* [Exercise prompt] Rewrite all the records below, replacing "elevation (m)" with "altitude (m)" and keeping every other part the same. Omit the pictures from your answer.

Collected data entries
________________
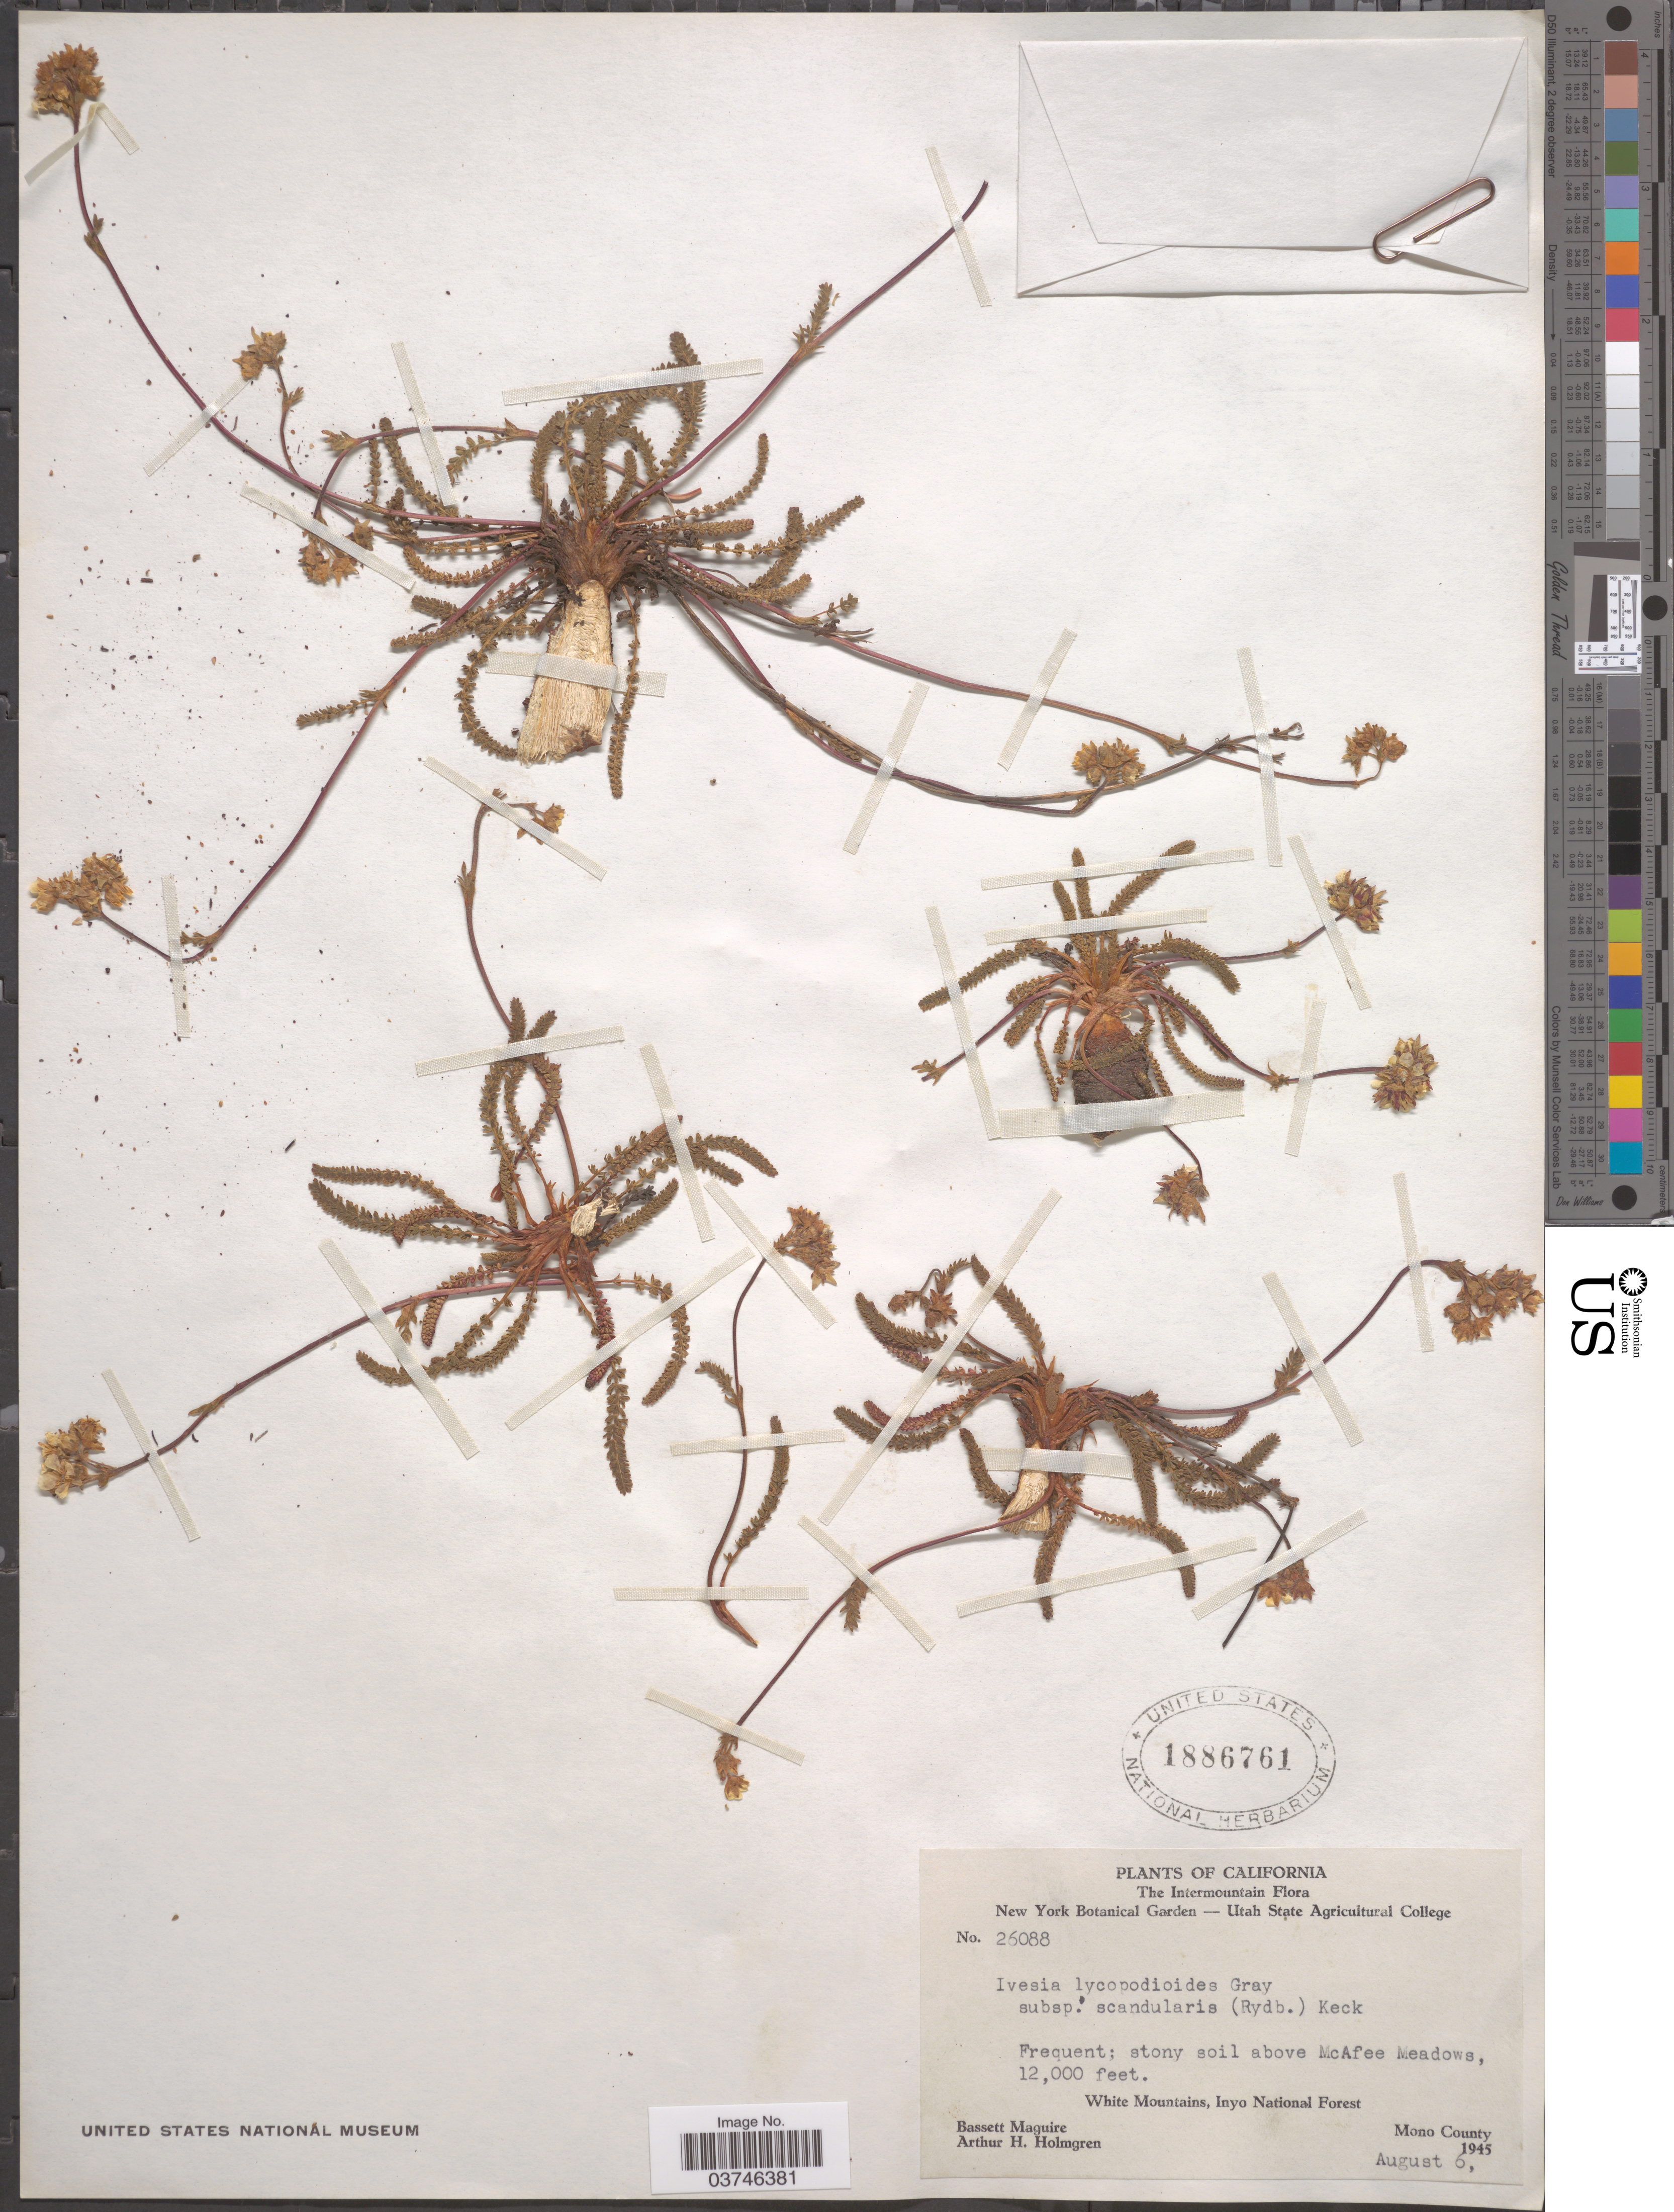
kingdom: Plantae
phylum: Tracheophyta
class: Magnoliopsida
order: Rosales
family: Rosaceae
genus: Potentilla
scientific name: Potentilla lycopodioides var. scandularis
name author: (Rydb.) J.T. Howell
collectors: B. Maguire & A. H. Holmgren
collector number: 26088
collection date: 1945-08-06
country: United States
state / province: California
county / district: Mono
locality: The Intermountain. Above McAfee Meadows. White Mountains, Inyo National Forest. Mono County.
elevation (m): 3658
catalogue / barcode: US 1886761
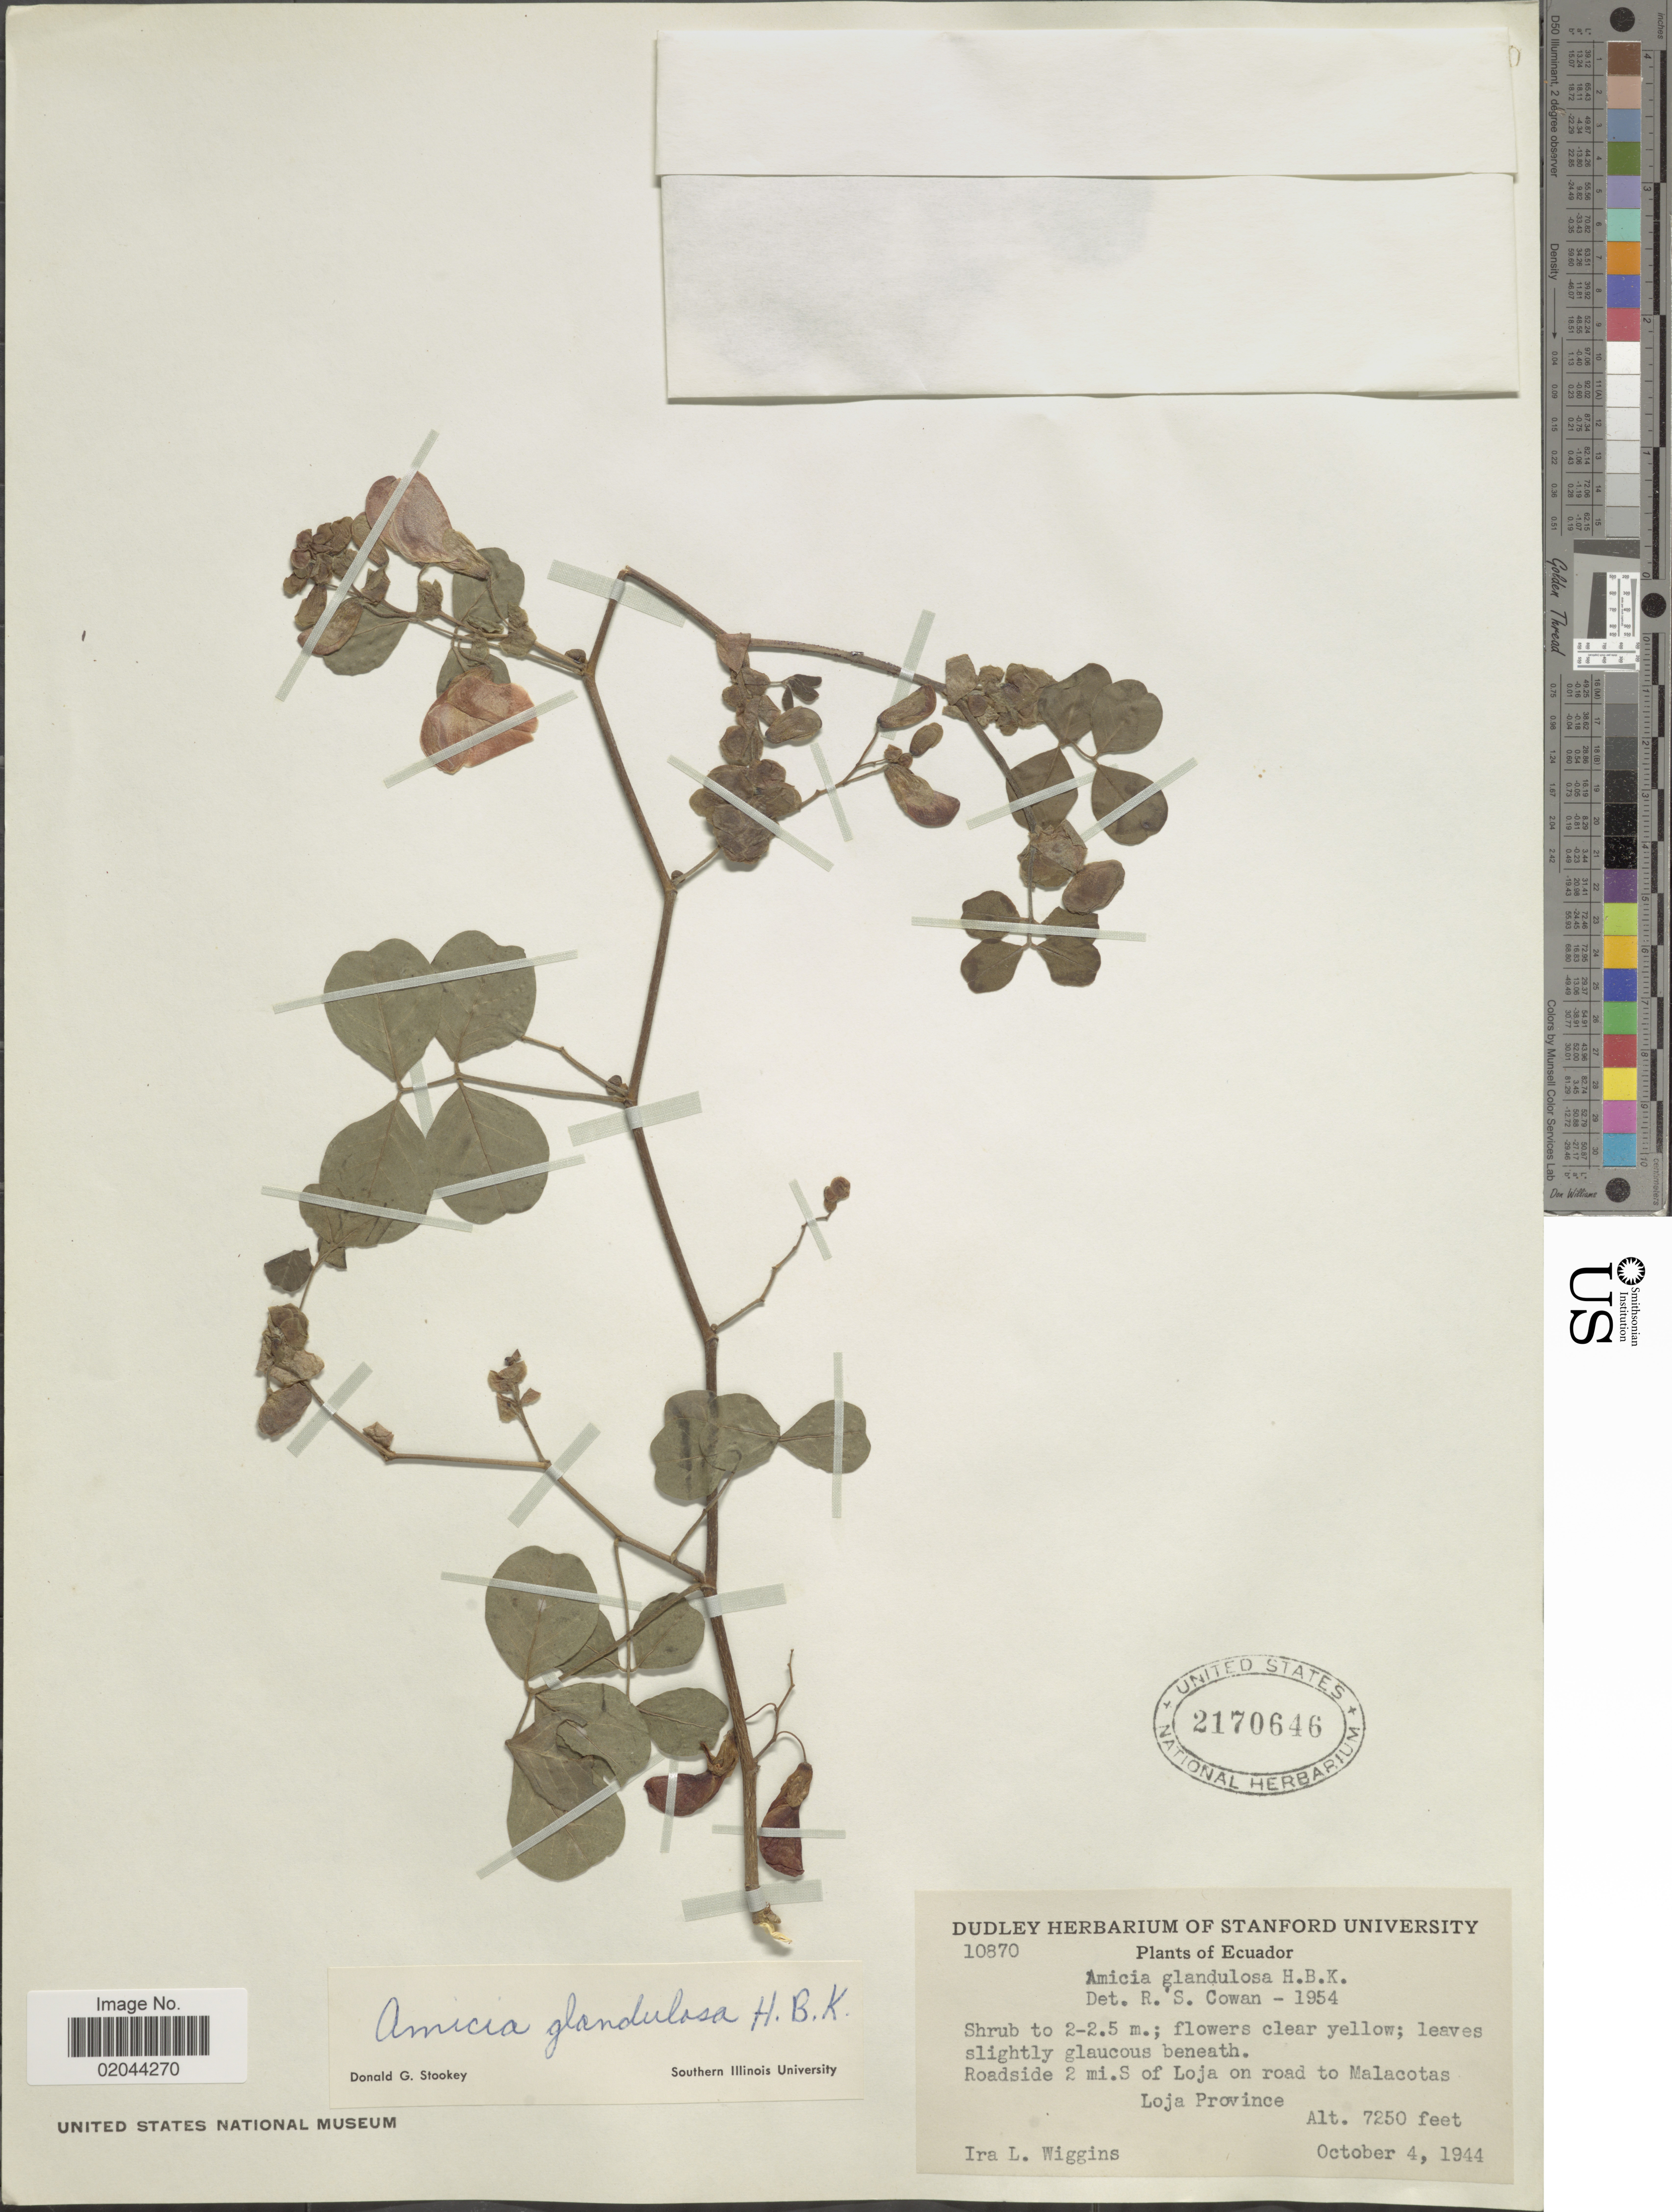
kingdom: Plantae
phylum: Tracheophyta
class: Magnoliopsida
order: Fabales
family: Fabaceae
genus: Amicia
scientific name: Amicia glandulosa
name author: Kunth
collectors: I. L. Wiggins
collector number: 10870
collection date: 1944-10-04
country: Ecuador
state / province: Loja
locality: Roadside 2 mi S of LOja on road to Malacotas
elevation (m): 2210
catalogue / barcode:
________________
* [Solution for this exercise]
kingdom: Plantae
phylum: Tracheophyta
class: Magnoliopsida
order: Rosales
family: Rosaceae
genus: Potentilla
scientific name: Potentilla lycopodioides var. scandularis
name author: (Rydb.) J.T. Howell
collectors: B. Maguire & A. H. Holmgren
collector number: 26088
collection date: 1945-08-06
country: United States
state / province: California
county / district: Mono
locality: The Intermountain. Above McAfee Meadows. White Mountains, Inyo National Forest. Mono County.
altitude (m): 3658
catalogue / barcode: US 1886761
kingdom: Plantae
phylum: Tracheophyta
class: Magnoliopsida
order: Fabales
family: Fabaceae
genus: Amicia
scientific name: Amicia glandulosa
name author: Kunth
collectors: I. L. Wiggins
collector number: 10870
collection date: 1944-10-04
country: Ecuador
state / province: Loja
locality: Roadside 2 mi S of LOja on road to Malacotas
altitude (m): 2210
catalogue / barcode:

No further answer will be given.